Hexathele taumara
- Conservation status: Data Deficient (NZ TCS)

Scientific classification
- Kingdom: Animalia
- Phylum: Arthropoda
- Subphylum: Chelicerata
- Class: Arachnida
- Order: Araneae
- Infraorder: Mygalomorphae
- Family: Hexathelidae
- Genus: Hexathele
- Species: H. taumara
- Binomial name: Hexathele taumara Forster, 1968

= Hexathele taumara =

- Authority: Forster, 1968
- Conservation status: DD

Species of spider

Hexathele taumara is a species of mygalomorph spider endemic to New Zealand.

==Taxonomy==
This species was described in 1968 by Ray Forster from female and male specimens collected in Taumarunui.
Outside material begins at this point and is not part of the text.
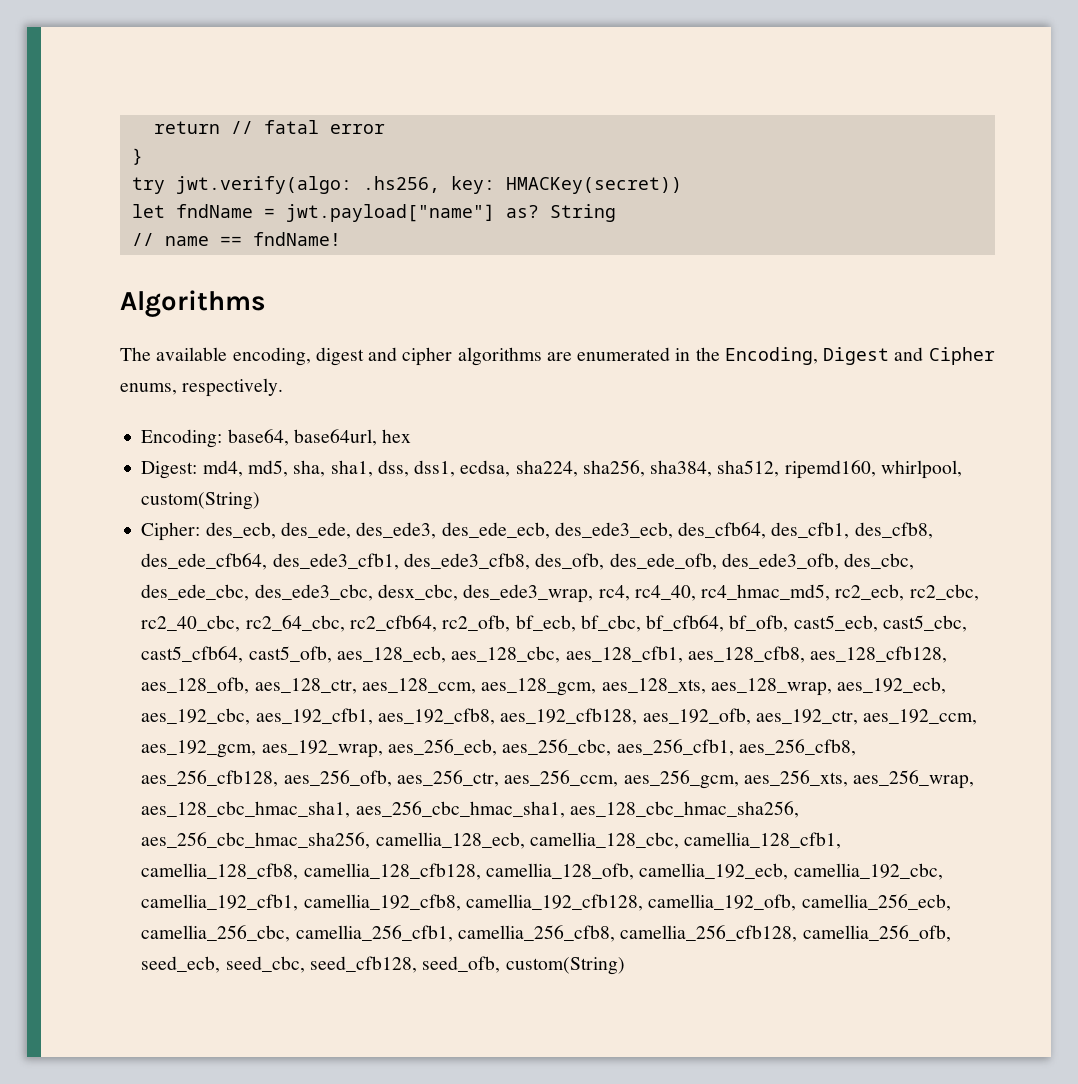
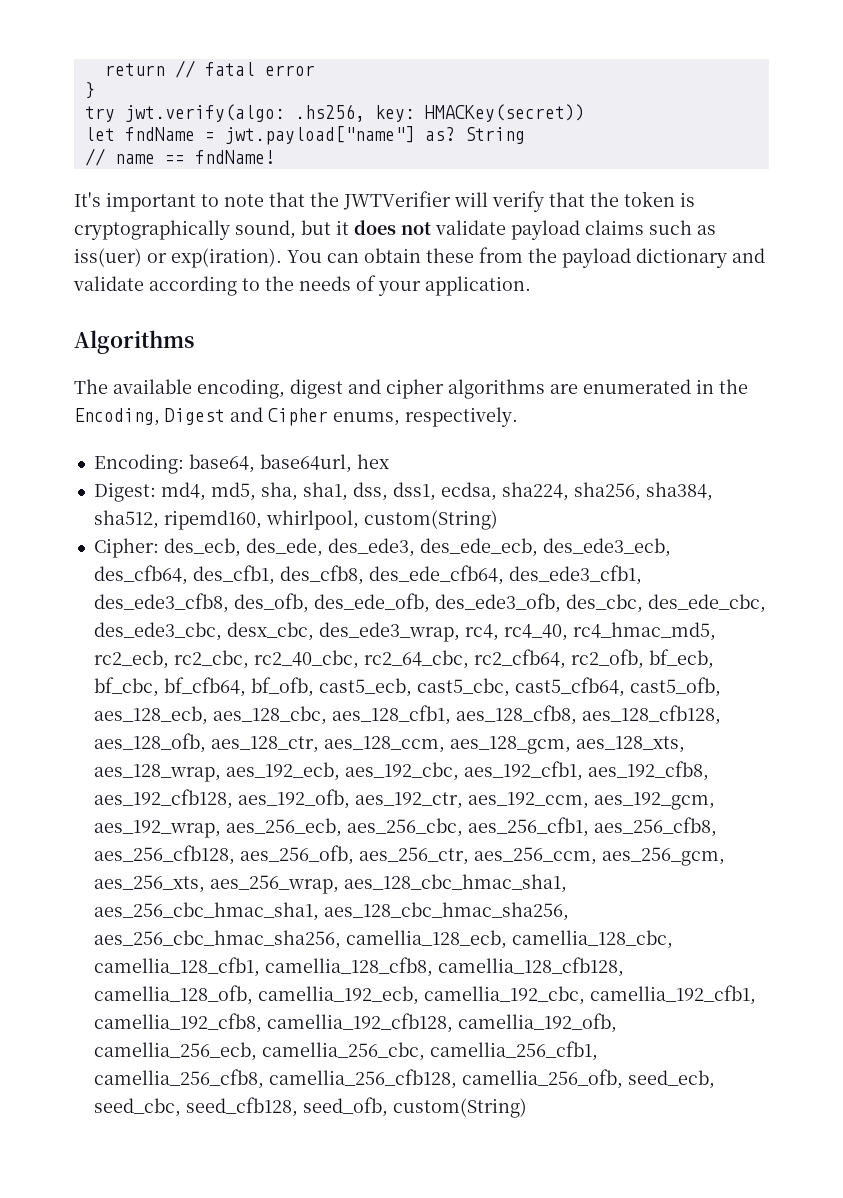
(341, 239) none -> [74,191,695,212] [74,220,716,240] [74,247,765,268] [73,275,531,296] // It's important to note that the JWTVerifier will verify that the token is cryptographically sound, but it does not validate payload claims such as iss(uer) or exp(iration). You can obtain these from the payload dictionary and validate according to the needs of your application.

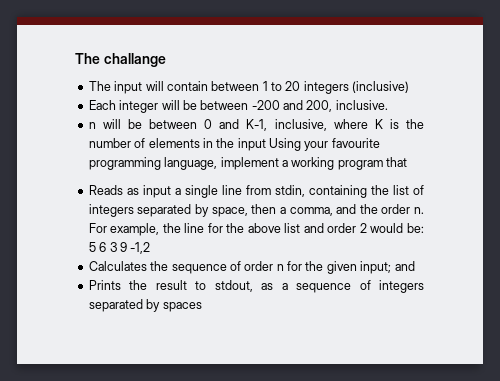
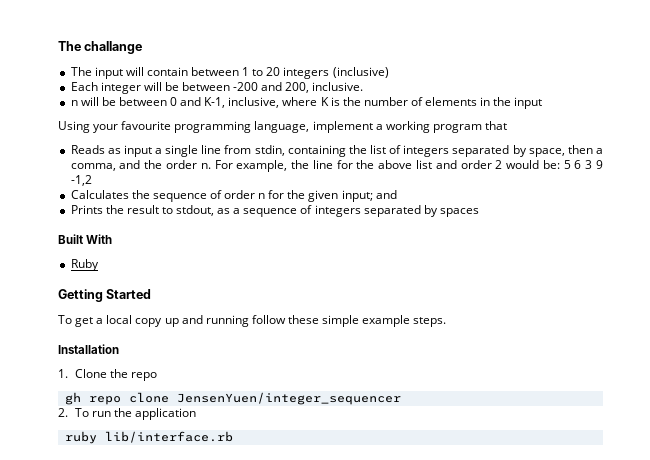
(266, 144) none -> (543, 103) //
(202, 307) none -> [58,234,113,244] [70,259,99,271] [58,289,152,302] [58,315,447,327] [58,344,119,354] [58,369,158,381] [64,392,401,405] [58,408,197,420] [64,431,233,444] // Built With // Ruby // Getting Started // To get a local copy up and running follow these simple example steps. // Installation // 1. Clone the repo // gh repo clone JensenYuen/integer_sequencer // 2. To run the application // ruby lib/interface.rb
The holotype is stored at the Otago Museum.

==Description==
The female is recorded at 16.5mm in length. The carapace and legs are brown. The abdomen is blackish brown and faint pale areas dorsally. The male is recorded at 24.8mm in length. The carapace and legs are orange brown. The abdomen is dark brown with a pale dorsal area.

==Distribution==
This species is only known from Taumaranui, New Zealand.

==Conservation status==
Under the New Zealand Threat Classification System, this species is listed as Data Deficient with the qualifiers of "Data Poor: Size", "Data Poor: Trend" and "One Location".